> Goal a:
Reproduce verbatim the lines of the records from the line containing "(Thursday): start time?" through the line containing "9:00 AM to 11:00 AM", including both of those lines.

━━━━━ Document passage

# Kayak fishing partners



## clay1184 (Jun 14, 2016)

I'm fairly new to Michigan and I was looking for a group to go kayaking with. I was hoping to float the Detroit river for walleyes, alas I have not figured out to drive two cars at once. Like I said I've never been and I don't know if you can realistically paddle back up stream. I'm also up for paddling lake eerie or any other fun spots in and around southeast Michigan. I used to fish in Virginia all the time and I really miss going out with friends.


----------



## Vicious Fishous (Sep 12, 2006)

Hi, 
Welcome to MI! I'm in the middle of the state, and rarely make it that way. I can tell you that you do not want to try and paddle back up the D for any extended distance. I think it's going like 7mph on a slow day. Good luck.


----------



## JSBowman (Nov 17, 2013)

I've never fished the D, but I go out on Eire as often as I can. You're welcome to join me sometime if you'd like.


----------



## lostcajun (Jan 25, 2016)

I'm new to MI from the gulf coast and also looking for a group in the SE MI area. Any luck finding any groups?


----------



## JSBowman (Nov 17, 2013)

Nothing yet, but there is still plenty of time left to put something together.


----------



## polevaultjoe (Nov 30, 2010)

Feel free to count me in for an invite. I'm getting into the kayak fishing but need someone to join me on the bigger waters for safety. I'm looking to fish this weekend so if someone needs a partner, message me. Thanks!


----------



## JSBowman (Nov 17, 2013)

I be heading out into Brest Bay tomorrow morning after work if anyone is interested. Probably launch out of Sterling State Park.


----------



## Wayne R (Oct 25, 2013)

I have been looking for a group to hit the big water as well. Safety is paramount as the great lakes can be a dangerous beast at times. I'd be interested in shooting down the river or paddling Erie. A Saturday or Sunday on the water would be fantastic!


----------



## biglos (May 3, 2015)

I'm looking to hit the western basin tomorrow morning. Are there every any meetups or groups?


----------



## Wayne R (Oct 25, 2013)

I looked to see if there were any groups in the meetup app. I didn't see any, but we could probably start a kayak fishing addicts meetup group. The meetup app costs money but if anyone knows a free way to get a group I'd be interested.


----------



## M.Schmitz87 (Mar 12, 2013)

I'm in st.clair and just got into kayak fishing myself. So far I've tried the pine river and had a lot of fun. Next weekend I'm trying the st.clair river.


----------



## lostcajun (Jan 25, 2016)

Just getting back to checking this thread in a while. Curious to see if anyone has plans for tomorrow? Weather looks best then


----------



## JSBowman (Nov 17, 2013)

I have to work, so no fishing for me.


----------



## InsatiaBILL (Jun 28, 2016)

━━━━━━━━━━
━━━━━ Entries

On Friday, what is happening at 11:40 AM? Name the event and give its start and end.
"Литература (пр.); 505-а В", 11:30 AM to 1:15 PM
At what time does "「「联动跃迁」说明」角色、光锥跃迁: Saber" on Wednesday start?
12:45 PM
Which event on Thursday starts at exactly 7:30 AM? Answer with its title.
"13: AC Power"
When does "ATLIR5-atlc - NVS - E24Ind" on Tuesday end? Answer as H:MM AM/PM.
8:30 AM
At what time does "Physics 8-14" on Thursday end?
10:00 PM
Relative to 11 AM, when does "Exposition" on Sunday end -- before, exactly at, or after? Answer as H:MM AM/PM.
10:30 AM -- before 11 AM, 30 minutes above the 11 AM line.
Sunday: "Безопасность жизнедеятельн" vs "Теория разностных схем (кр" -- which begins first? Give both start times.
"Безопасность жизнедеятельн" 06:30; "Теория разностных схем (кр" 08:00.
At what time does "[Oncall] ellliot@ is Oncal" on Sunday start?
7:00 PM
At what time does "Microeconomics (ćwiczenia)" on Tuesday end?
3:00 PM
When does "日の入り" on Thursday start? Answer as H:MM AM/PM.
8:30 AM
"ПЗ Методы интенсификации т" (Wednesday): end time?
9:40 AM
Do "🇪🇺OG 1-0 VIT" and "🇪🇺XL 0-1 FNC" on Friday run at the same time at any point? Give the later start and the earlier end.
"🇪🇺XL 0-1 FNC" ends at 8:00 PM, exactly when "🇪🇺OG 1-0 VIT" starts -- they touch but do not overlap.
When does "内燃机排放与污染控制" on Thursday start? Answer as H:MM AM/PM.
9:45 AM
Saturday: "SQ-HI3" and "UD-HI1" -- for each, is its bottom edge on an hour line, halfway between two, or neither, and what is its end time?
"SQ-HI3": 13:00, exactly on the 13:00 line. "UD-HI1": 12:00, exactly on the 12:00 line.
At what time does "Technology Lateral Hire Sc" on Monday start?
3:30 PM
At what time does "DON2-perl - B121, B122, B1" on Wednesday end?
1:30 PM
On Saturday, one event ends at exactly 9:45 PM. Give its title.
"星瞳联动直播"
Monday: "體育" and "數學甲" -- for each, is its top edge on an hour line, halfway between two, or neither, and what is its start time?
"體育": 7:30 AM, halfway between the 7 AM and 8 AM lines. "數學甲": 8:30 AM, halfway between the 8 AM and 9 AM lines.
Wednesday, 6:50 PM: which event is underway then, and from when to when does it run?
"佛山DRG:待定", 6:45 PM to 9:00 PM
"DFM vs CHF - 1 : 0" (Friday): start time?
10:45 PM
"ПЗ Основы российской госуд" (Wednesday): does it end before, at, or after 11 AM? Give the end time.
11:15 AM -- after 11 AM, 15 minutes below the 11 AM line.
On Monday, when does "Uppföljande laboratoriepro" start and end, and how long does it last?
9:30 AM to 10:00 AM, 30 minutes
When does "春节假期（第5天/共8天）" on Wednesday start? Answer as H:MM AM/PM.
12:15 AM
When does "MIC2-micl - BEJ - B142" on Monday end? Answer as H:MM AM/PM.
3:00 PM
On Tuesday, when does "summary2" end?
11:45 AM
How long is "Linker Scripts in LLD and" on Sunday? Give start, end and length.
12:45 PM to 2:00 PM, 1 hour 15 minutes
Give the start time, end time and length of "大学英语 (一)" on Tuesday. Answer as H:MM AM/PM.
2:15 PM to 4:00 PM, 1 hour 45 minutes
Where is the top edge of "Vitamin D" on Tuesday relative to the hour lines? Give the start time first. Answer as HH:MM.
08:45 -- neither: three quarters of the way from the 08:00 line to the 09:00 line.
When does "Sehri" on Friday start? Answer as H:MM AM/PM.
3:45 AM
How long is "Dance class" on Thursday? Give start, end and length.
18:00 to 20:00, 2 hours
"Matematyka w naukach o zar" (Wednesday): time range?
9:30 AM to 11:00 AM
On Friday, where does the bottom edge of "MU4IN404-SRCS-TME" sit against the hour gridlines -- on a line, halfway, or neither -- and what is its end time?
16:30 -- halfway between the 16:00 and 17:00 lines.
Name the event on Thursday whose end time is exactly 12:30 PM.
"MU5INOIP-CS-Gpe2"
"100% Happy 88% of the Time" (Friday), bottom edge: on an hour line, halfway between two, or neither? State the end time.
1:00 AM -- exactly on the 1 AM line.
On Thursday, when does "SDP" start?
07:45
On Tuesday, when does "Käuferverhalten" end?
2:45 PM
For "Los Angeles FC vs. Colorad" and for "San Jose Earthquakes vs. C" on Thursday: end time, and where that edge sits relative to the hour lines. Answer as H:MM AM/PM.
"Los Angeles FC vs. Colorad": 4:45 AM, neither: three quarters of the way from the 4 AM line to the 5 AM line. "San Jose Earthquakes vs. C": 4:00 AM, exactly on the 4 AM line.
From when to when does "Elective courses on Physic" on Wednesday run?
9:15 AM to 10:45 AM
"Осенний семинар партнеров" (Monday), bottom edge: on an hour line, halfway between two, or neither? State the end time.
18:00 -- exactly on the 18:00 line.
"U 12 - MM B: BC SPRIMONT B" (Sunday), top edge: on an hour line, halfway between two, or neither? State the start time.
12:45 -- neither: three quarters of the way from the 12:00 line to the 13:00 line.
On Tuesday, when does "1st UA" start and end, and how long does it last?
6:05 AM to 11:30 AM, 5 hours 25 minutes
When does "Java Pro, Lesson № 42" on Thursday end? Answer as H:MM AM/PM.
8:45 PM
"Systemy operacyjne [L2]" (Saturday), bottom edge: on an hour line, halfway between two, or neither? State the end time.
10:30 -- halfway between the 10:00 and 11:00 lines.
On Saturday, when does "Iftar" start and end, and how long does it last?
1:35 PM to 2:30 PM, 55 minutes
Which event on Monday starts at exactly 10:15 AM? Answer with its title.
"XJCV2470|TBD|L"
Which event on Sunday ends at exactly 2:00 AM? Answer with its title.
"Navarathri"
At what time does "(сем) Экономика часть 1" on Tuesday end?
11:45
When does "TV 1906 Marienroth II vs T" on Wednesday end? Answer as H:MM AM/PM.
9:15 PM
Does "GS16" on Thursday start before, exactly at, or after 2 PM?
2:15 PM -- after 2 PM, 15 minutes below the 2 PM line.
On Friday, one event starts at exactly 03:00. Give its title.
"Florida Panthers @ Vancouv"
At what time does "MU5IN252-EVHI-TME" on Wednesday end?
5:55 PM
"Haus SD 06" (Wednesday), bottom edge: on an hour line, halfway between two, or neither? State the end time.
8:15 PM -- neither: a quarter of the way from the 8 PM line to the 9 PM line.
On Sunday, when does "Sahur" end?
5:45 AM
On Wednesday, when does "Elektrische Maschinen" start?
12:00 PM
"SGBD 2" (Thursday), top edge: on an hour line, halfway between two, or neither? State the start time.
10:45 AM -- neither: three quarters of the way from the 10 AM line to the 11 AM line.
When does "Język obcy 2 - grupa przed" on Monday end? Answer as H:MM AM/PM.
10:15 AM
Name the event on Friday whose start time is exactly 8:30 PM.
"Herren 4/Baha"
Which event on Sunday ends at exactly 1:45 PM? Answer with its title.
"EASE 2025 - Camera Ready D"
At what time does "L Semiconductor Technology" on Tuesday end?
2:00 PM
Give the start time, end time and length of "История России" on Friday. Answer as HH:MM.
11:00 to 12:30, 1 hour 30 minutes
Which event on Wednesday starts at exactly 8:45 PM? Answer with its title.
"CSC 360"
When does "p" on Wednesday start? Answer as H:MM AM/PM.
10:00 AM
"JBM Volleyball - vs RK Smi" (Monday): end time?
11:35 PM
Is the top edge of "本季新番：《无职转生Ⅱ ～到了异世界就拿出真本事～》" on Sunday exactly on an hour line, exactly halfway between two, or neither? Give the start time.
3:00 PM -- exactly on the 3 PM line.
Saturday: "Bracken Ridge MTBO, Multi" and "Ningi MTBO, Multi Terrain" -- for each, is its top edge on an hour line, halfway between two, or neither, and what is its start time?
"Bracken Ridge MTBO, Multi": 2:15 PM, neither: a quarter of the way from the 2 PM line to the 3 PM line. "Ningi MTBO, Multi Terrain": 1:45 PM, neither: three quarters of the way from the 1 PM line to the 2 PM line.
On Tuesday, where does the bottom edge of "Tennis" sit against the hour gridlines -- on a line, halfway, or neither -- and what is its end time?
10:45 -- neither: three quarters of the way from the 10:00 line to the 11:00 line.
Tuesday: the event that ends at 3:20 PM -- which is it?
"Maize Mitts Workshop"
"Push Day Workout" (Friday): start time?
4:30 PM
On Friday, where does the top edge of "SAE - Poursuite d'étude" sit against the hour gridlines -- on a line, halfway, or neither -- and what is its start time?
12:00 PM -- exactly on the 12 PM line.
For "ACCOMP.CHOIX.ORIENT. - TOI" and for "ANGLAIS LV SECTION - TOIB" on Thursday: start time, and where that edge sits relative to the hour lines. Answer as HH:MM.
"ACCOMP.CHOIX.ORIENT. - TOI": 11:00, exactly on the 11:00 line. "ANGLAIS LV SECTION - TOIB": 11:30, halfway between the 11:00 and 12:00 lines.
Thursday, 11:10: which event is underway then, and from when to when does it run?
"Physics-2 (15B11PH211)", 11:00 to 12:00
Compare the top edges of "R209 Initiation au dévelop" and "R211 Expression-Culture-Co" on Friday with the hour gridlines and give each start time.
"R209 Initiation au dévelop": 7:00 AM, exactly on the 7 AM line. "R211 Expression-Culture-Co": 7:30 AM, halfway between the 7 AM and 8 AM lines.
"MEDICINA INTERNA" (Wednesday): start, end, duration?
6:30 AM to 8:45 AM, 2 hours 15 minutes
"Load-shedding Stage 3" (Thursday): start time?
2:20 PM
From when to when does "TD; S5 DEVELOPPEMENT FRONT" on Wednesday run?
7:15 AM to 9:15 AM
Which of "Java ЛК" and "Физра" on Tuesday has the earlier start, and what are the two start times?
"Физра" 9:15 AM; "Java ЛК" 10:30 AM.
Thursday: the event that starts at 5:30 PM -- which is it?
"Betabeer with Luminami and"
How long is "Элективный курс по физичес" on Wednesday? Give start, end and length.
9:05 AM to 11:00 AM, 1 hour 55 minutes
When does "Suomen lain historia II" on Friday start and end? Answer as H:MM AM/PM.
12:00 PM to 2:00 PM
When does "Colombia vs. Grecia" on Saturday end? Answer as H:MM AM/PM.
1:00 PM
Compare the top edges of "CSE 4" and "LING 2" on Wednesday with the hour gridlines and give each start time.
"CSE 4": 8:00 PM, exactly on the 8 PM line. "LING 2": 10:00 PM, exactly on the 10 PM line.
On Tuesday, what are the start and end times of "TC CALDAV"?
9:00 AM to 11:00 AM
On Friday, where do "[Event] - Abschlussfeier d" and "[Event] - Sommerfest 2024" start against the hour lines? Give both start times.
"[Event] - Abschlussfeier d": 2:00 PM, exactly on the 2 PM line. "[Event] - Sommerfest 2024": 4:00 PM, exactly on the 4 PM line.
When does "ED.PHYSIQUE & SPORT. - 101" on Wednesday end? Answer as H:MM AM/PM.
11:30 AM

━━━━━━━━━━

> Goal b:
Continue the forum thread about finding kayak fishing partners in southeast Michigan from the point at which it ends.

> Final answer a:
"Load-shedding Stage 3" (Thursday): start time?
2:20 PM
From when to when does "TD; S5 DEVELOPPEMENT FRONT" on Wednesday run?
7:15 AM to 9:15 AM
Which of "Java ЛК" and "Физра" on Tuesday has the earlier start, and what are the two start times?
"Физра" 9:15 AM; "Java ЛК" 10:30 AM.
Thursday: the event that starts at 5:30 PM -- which is it?
"Betabeer with Luminami and"
How long is "Элективный курс по физичес" on Wednesday? Give start, end and length.
9:05 AM to 11:00 AM, 1 hour 55 minutes
When does "Suomen lain historia II" on Friday start and end? Answer as H:MM AM/PM.
12:00 PM to 2:00 PM
When does "Colombia vs. Grecia" on Saturday end? Answer as H:MM AM/PM.
1:00 PM
Compare the top edges of "CSE 4" and "LING 2" on Wednesday with the hour gridlines and give each start time.
"CSE 4": 8:00 PM, exactly on the 8 PM line. "LING 2": 10:00 PM, exactly on the 10 PM line.
On Tuesday, what are the start and end times of "TC CALDAV"?
9:00 AM to 11:00 AM

> Final answer b:
I just started myself. I've been going to Stoney Creek Metro park and will eventually hit the Clinton river and Lake St. Clair... I'm open to anywhere really. Fishing the Detroit River is intriguing...


----------



## Wayne R (Oct 25, 2013)

It is probable I will be fishing Union Lake today. If anyone else is interested feel free to message me. It won't be till after I get off of work though


----------



## Gatorman (May 29, 2010)

Wayne R said:


> It is probable I will be fishing Union Lake today. If anyone else is interested feel free to message me. It won't be till after I get off of work though


Hi Wayne, Do you fish the local lakes allot? I'm from union lake area and fish union lake and wolverine
lake. lately the pike fishing in wolverine lake has been good.
Mark


----------



## Wayne R (Oct 25, 2013)

I do fish locally a lot. I've only hit union twice this year and I do like wolverine. I've been hitting up a bunch of different lakes in the area.


----------



## Gatorman (May 29, 2010)

Wayne R said:


> I do fish locally a lot. I've only hit union twice this year and I do like wolverine. I've been hitting up a bunch of different lakes in the area.


What kinds of fish do you target? I'm looking for some good walleye lakes


----------



## Wayne R (Oct 25, 2013)

I mainly target bass and gills so I'm not really "in the know" for walleye around here. If I were to target walleye I'd probably hit up Cass lake and maceday. They're decent size fisheries with some depth and a wide variety of species and forage.


----------



## Gatorman (May 29, 2010)

Wayne R said:


> I mainly target bass and gills so I'm not really "in the know" for walleye around here. If I were to target walleye I'd probably hit up Cass lake and maceday. They're decent size fisheries with some depth and a wide variety of species and forage.


If you ever need someone to go kayak fishing with let me know.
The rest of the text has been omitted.